* Brief *
Reproduce the records below exactly, but only between the lines holding "Plan Your Campus Visit" and "Explore SLU’s different", inclusive.

── Data excerpts

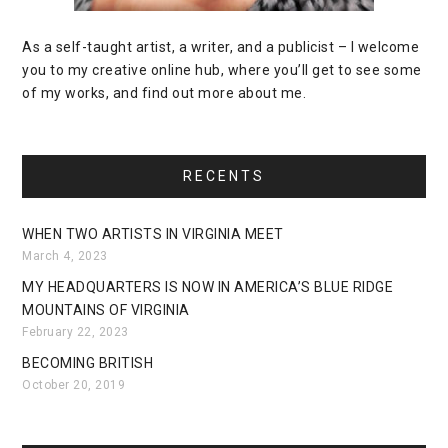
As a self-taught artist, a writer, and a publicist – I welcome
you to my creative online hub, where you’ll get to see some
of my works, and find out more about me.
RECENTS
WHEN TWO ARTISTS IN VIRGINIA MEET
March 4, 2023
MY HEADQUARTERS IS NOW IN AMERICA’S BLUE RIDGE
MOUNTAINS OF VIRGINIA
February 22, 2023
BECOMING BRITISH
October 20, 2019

────
── Data excerpts

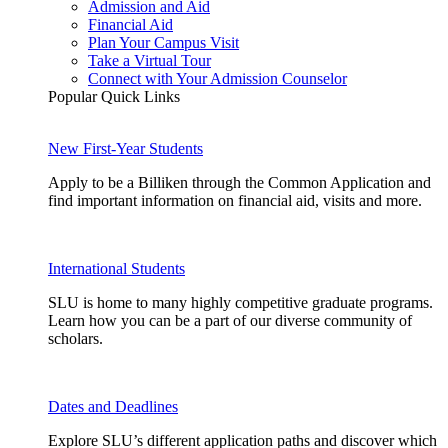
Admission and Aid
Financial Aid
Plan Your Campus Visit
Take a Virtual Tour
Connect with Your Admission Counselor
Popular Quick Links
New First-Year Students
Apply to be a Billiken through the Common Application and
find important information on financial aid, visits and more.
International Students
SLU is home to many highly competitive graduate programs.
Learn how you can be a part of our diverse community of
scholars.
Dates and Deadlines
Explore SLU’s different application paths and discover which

────

* Written answer *
Plan Your Campus Visit
Take a Virtual Tour
Connect with Your Admission Counselor
Popular Quick Links
New First-Year Students
Apply to be a Billiken through the Common Application and
find important information on financial aid, visits and more.
International Students
SLU is home to many highly competitive graduate programs.
Learn how you can be a part of our diverse community of
scholars.
Dates and Deadlines
Explore SLU’s different application paths and discover which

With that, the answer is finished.